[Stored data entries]

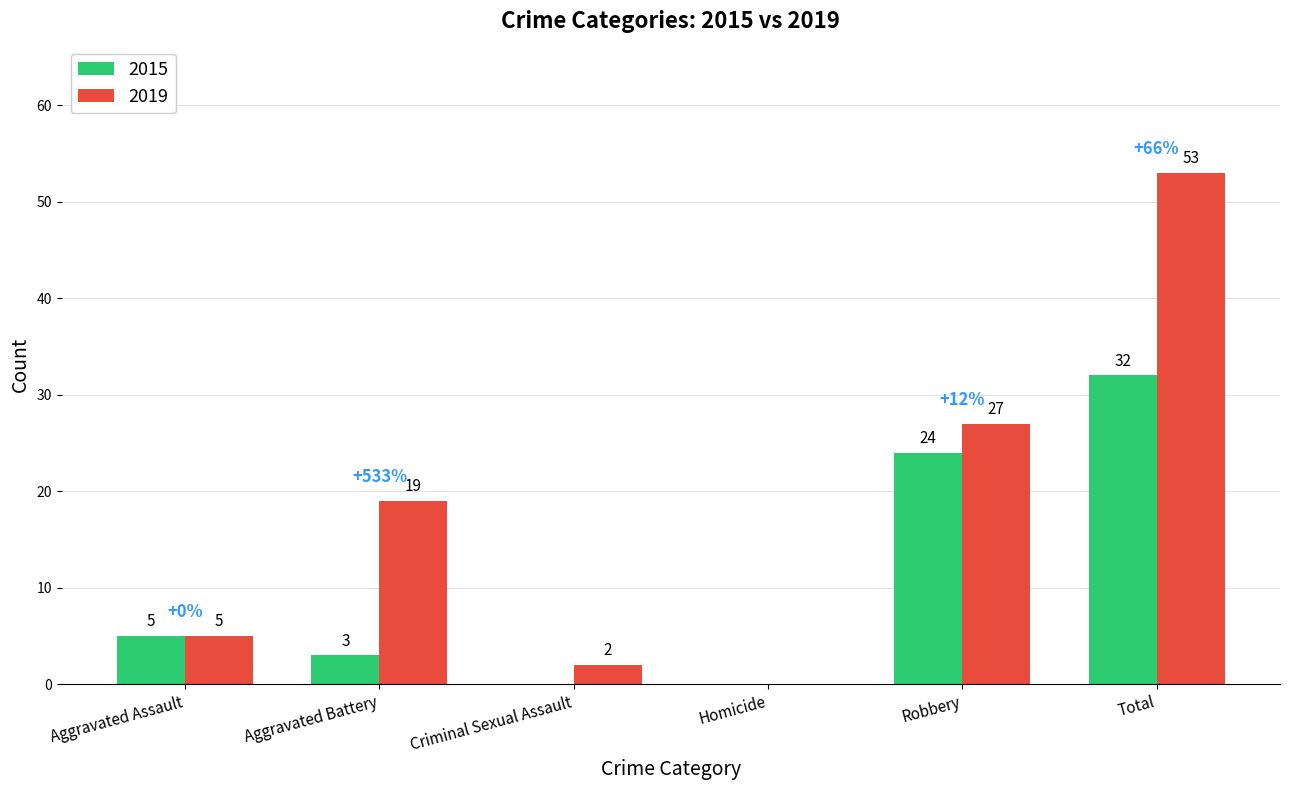

What is the sum of all 2015 values?

64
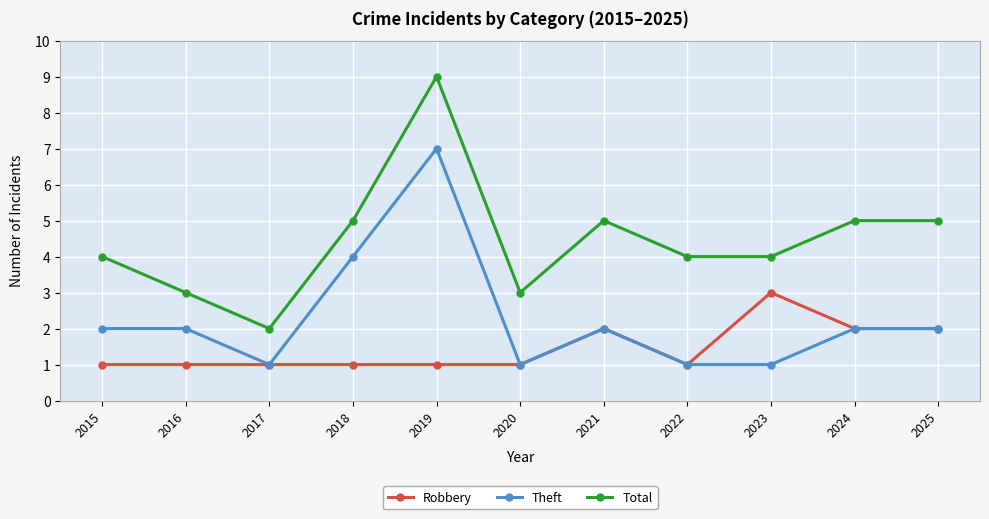

What is the average value of the Robbery series?

1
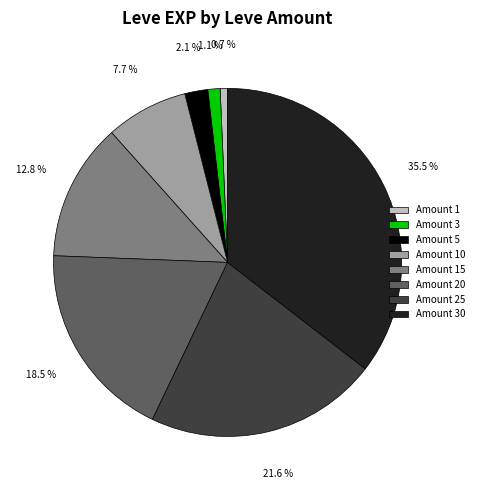

Do Amount 10 and Amount 1 together represent more than half of the pie?

No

▶ **Task to complete**: Rewrite all the rows with every "Amount" replaced by "Slice" and everything else unchanged. Leave the pictures out.

▶ **Reply**:
What is the sum of all 2015 values?

64

What is the average value of the Robbery series?

1

Do Slice 10 and Slice 1 together represent more than half of the pie?

No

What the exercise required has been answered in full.